**What the task asks**
Restate the listing below word for word, pictures excluded.

Collected material section start

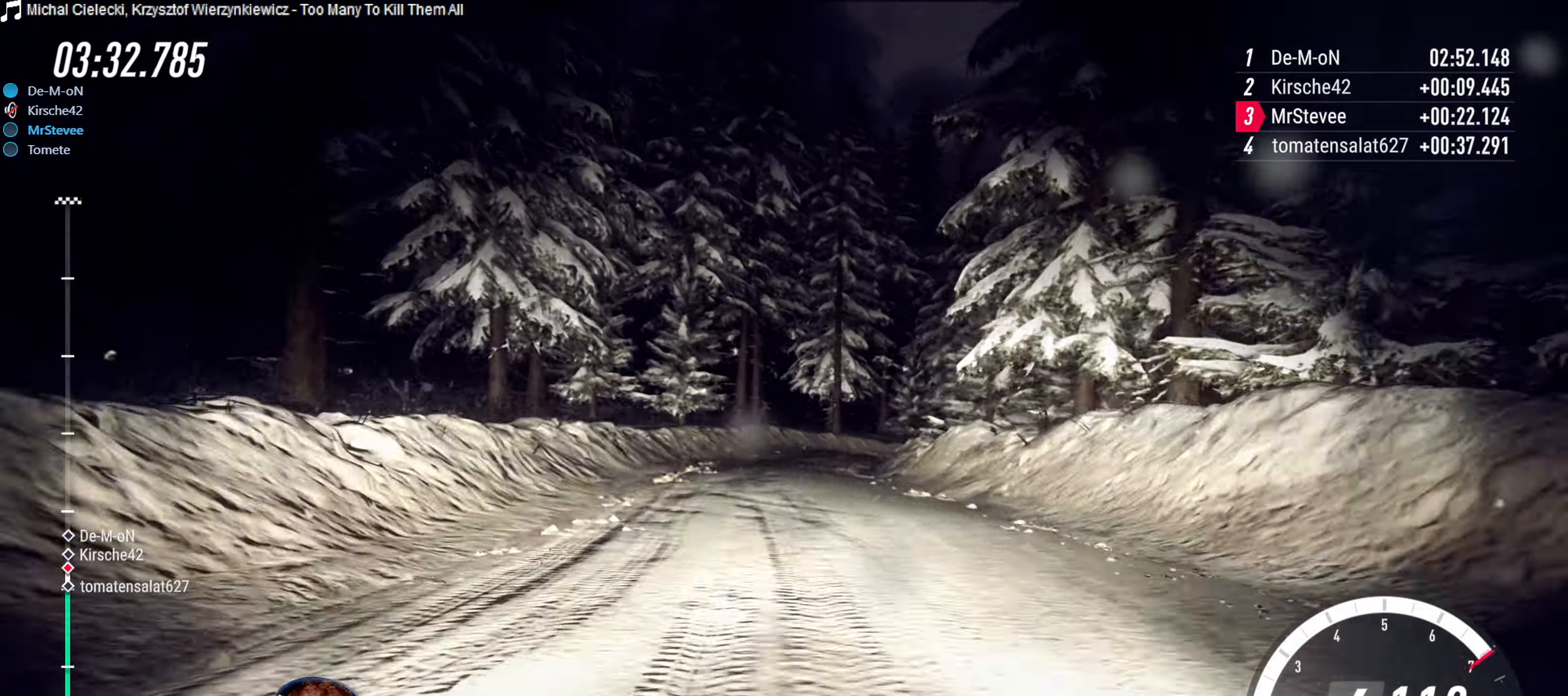
{"buttons": ["R2"], "left_stick": "right", "right_stick": "center", "events": [[216, "L2", "up"], [250, "left_stick", "center"], [366, "R2", "down"], [416, "left_stick", "right"]]}
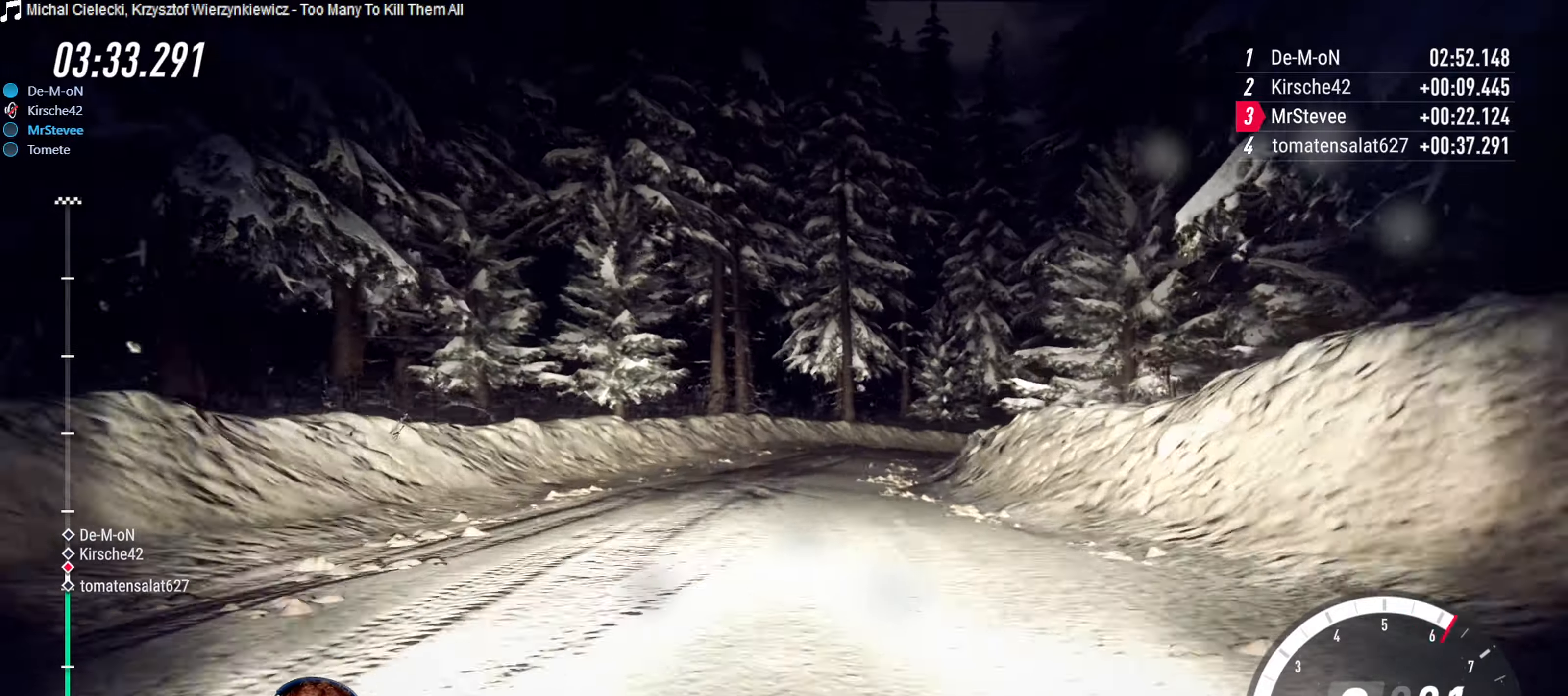
{"buttons": [], "left_stick": "right", "right_stick": "center", "events": [[66, "R2", "up"], [300, "L2", "down"], [500, "L2", "up"]]}
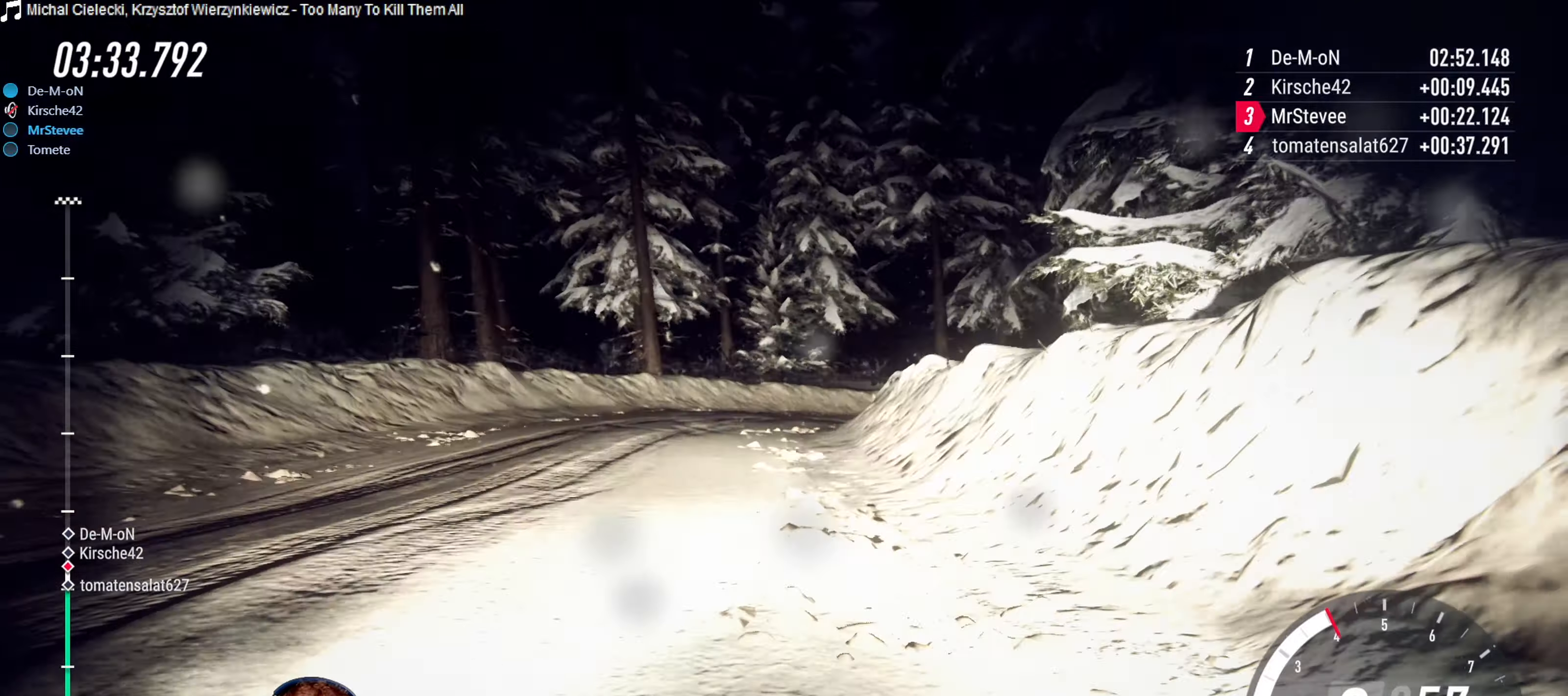
{"buttons": [], "left_stick": "down-left", "right_stick": "center", "events": [[66, "left_stick", "center"], [83, "R2", "down"], [183, "left_stick", "down-left"], [333, "left_stick", "center"], [416, "R2", "up"], [416, "left_stick", "down-left"]]}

Collected material section end

**Response area**
{"buttons": ["R2"], "left_stick": "right", "right_stick": "center", "events": [[216, "L2", "up"], [250, "left_stick", "center"], [366, "R2", "down"], [416, "left_stick", "right"]]}
{"buttons": [], "left_stick": "right", "right_stick": "center", "events": [[66, "R2", "up"], [300, "L2", "down"], [500, "L2", "up"]]}
{"buttons": [], "left_stick": "down-left", "right_stick": "center", "events": [[66, "left_stick", "center"], [83, "R2", "down"], [183, "left_stick", "down-left"], [333, "left_stick", "center"], [416, "R2", "up"], [416, "left_stick", "down-left"]]}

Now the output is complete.